La deuxième partie met en exergue la forme artistique la plus américaine qui soit : la comédie musicale. Bucky rejoint son amour, Marcia, à Indian Hill dans une colonie d’enfants pour laquelle elle travaille. Dans cet eldorado où la camaraderie est merveilleuse, les enfants sont en pleine nature et sont façonnés pour devenir de bons futurs citoyens américains obéissants. Une nouvelle façon d’être au monde est possible. Bucky assouvit son désir pour Marcia et peut enfin enseigner le sport dans de bonnes conditions. Cet élan renaissant est vite étouffé par la honte d’être parti et d’avoir laissé les enfants malades pour protéger sa propre sécurité. Dans ce paradis, les enfants jouent et rient avec insouciance, les premiers cas de polio se déclarent. Pourquoi la foudre de Dieu s’abat dans ce jardin d’Eden ? N’a t-il pas de conscience ?

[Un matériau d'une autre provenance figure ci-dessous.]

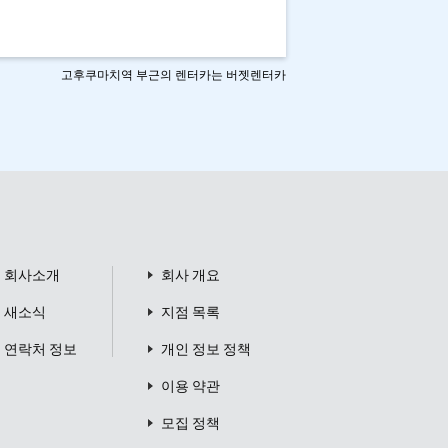
고후쿠마치역 부근의 렌터카는 버젯렌터카
회사소개
회사 개요
새소식
지점 목록
연락처 정보
개인 정보 정책
이용 약관
모집 정책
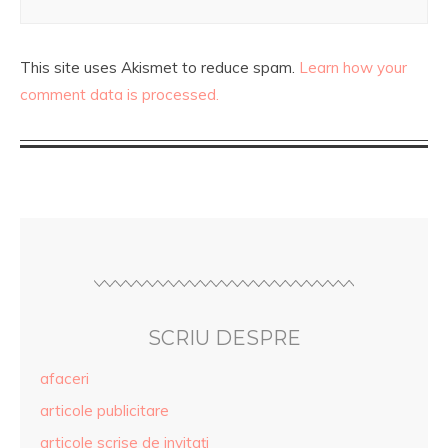
This site uses Akismet to reduce spam.
Learn how your
comment data is processed.
SCRIU DESPRE
afaceri
articole publicitare
articole scrise de invitaţi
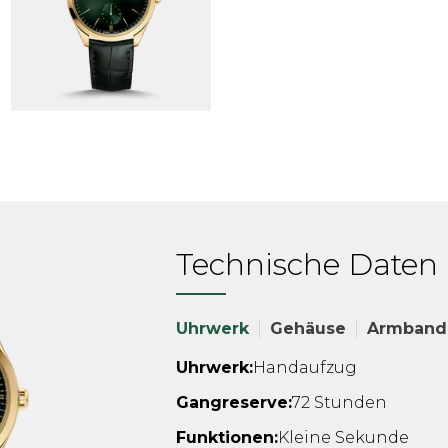
Technische Daten
Uhrwerk
Gehäuse
Armband
Uhrwerk:
Handaufzug
Gangreserve:
72 Stunden
Funktionen:
Kleine Sekunde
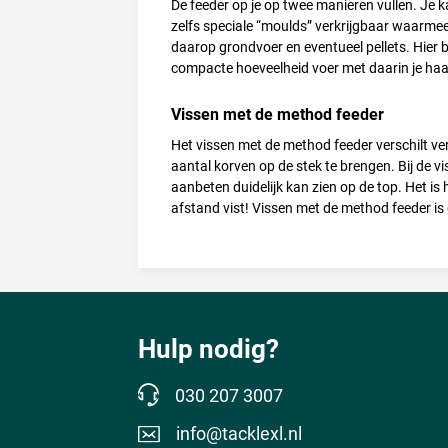
De feeder op je op twee manieren vullen. Je k
zelfs speciale “moulds” verkrijgbaar waarmee j
daarop grondvoer en eventueel pellets. Hier b
compacte hoeveelheid voer met daarin je ha
Vissen met de method feeder
Het vissen met de method feeder verschilt ver
aantal korven op de stek te brengen. Bij de vi
aanbeten duidelijk kan zien op de top. Het is h
afstand vist! Vissen met de method feeder is 
Hulp nodig?
030 207 3007
info@tacklexl.nl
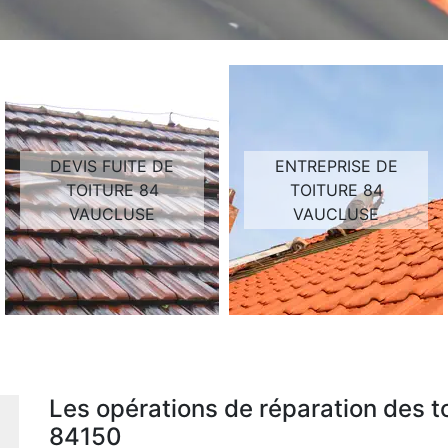
DEVIS FUITE DE
ENTREPRISE DE
TOITURE 84
TOITURE 84
VAUCLUSE
VAUCLUSE
Les opérations de réparation des t
84150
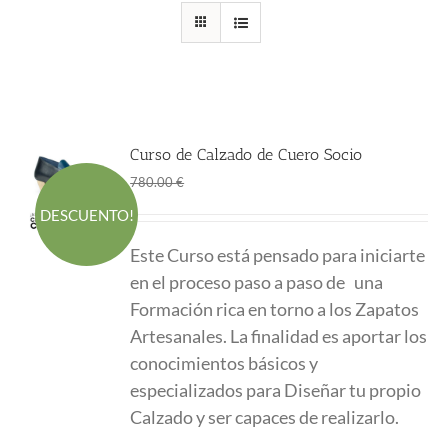
Curso de Calzado de Cuero Socio
El
El
1.00
€
780.00
€
precio
precio
DESCUENTO!
original
actual
Este Curso está pensado para iniciarte
era:
es:
en el proceso paso a paso de una
780.00 €.
1.00 €.
Formación
rica en torno a los Zapatos
Artesanales. La finalidad es aportar los
conocimientos
básicos y
especializados para Diseñar tu propio
Calzado y ser capaces de realizarlo.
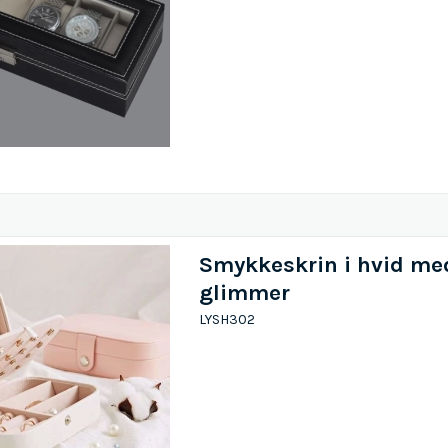
Smykkeskrin i hvid me
glimmer
LYSH302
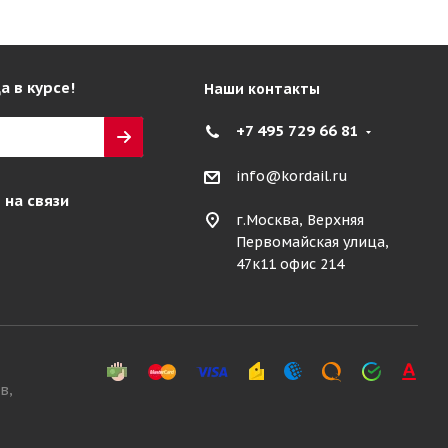
а в курсе!
Наши контакты
+7 495 729 66 81
info@kordail.ru
 на связи
г.Москва, Верхняя
Первомайская улица,
47к11 офис 214
в,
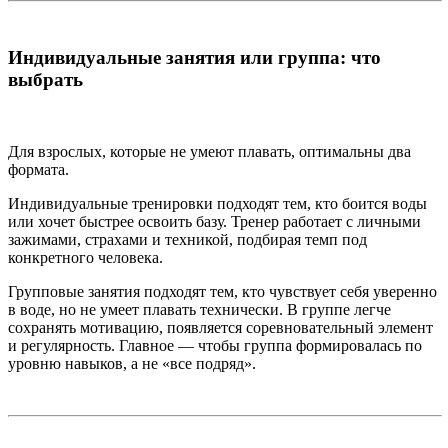
Индивидуальные занятия или группа: что
выбрать
Для взрослых, которые не умеют плавать, оптимальны два
формата.
Индивидуальные тренировки подходят тем, кто боится воды
или хочет быстрее освоить базу. Тренер работает с личными
зажимами, страхами и техникой, подбирая темп под
конкретного человека.
Групповые занятия подходят тем, кто чувствует себя уверенно
в воде, но не умеет плавать технически. В группе легче
сохранять мотивацию, появляется соревновательный элемент
и регулярность. Главное — чтобы группа формировалась по
уровню навыков, а не «все подряд».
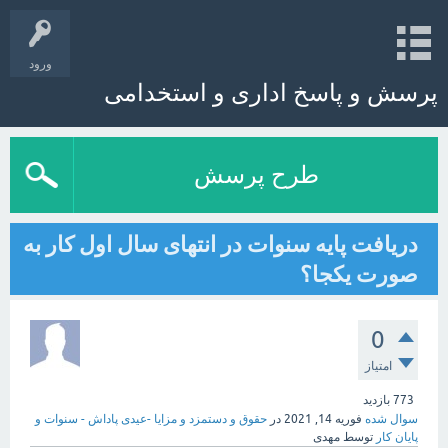
ورود
پرسش و پاسخ اداری و استخدامی
طرح پرسش
دریافت پایه سنوات در انتهای سال اول کار به
صورت یکجا؟
0
امتیاز
773
بازدید
سوال شده
فوریه 14, 2021
در
حقوق و دستمزد و مزایا -عیدی پاداش - سنوات و
پایان کار
توسط
مهدی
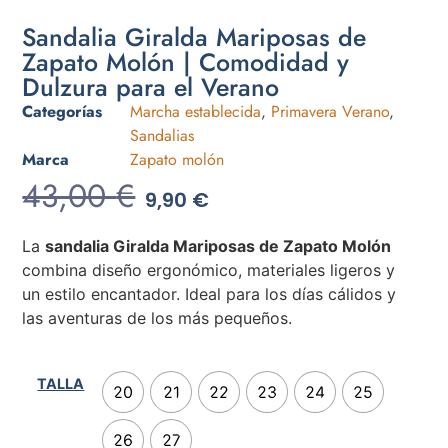
Sandalia Giralda Mariposas de
Zapato Molón | Comodidad y
Dulzura para el Verano
Categorías
Marcha establecida
,
Primavera Verano
,
Sandalias
Marca
Zapato molón
43,00
€
9,90
€
La
sandalia Giralda Mariposas de Zapato Molón
combina diseño ergonómico, materiales ligeros y
un estilo encantador. Ideal para los días cálidos y
las aventuras de los más pequeños.
TALLA
20
21
22
23
24
25
26
27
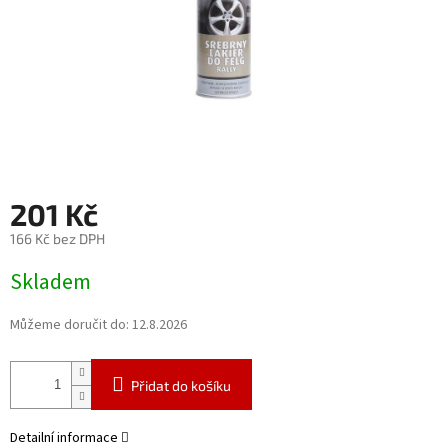
201 Kč
166 Kč bez DPH
Měrná
Skladem
cena:
Můžeme doručit do:
12.8.2026
Přidat do košíku
Detailní informace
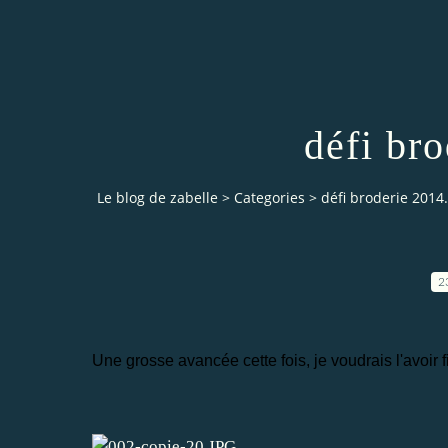
défi bro
Le blog de zabelle
>
Categories
>
défi broderie 2014.
2
Une grosse avancée cette fois, je voudrais l'avoir fi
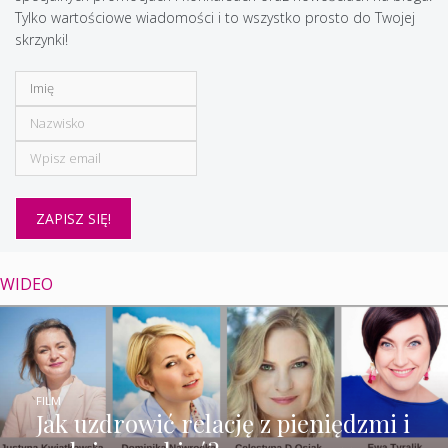
Tylko wartościowe wiadomości i to wszystko prosto do Twojej
skrzynki!
WIDEO
FILM
Jak uzdrowić relację z pieniędzmi i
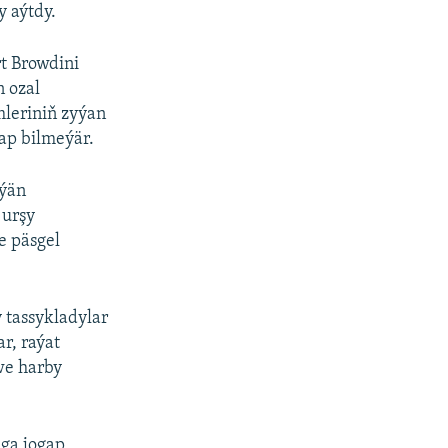
 aýtdy.
t Browdini
 ozal
mleriniň zyýan
lap bilmeýär.
dýän
 urşy
e päsgel
 tassykladylar
r, raýat
we harby
ga jogap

La troisième partie se déroule dans les années 70, Bucky est vieux et infirme. Ses membres sont atrophiés et il n’a jamais pu devenir l’athlète qu’il rêvait d’être. Il a arrêté d’enseigner la gymnastique et a refusé de faire sa vie avec Marcia. Il a renoncé à la vie. Le drame collectif est devenu un drame personnel et les êtres humains cherchent à trouver du sens dans chaque catastrophe. En refusant d’obéir aux règles, c’est Dieu que Bucky a défié et le châtiment céleste en a été d’autant plus grand. Faut-il absolument chercher la cause ? En sacrifiant sa vie, en s’autopunissant, Bucky, plein d’orgueil, se place comme le protagoniste de cette tragédie alors même qu’elle n’appelle pas de réponse.

Bien que le texte soit romanesque il vient mettre en exergue les concepts d’hubris et de némésis qui sont au cœur de toutes les tragédies grecques. Autrement dit la démesure appelle la sanction divine. Cela laisse entendre que notre destin serait gouverné par une force cosmique. Dans la pièce, le jeu, la vidéo, la musique et l’atmosphère sonore viennent soutenir la narration. Bien que le spectacle rappelle le trouble et les dérèglements liés à l’affolement et l’effroi face à l’épidémie de la covid, il manque de complexité. La mise en scène est certes ultra maitrisée mais elle semble parfois simplifier les situations et les intrications qui sont en train de se jouer face à la teneur des évènements.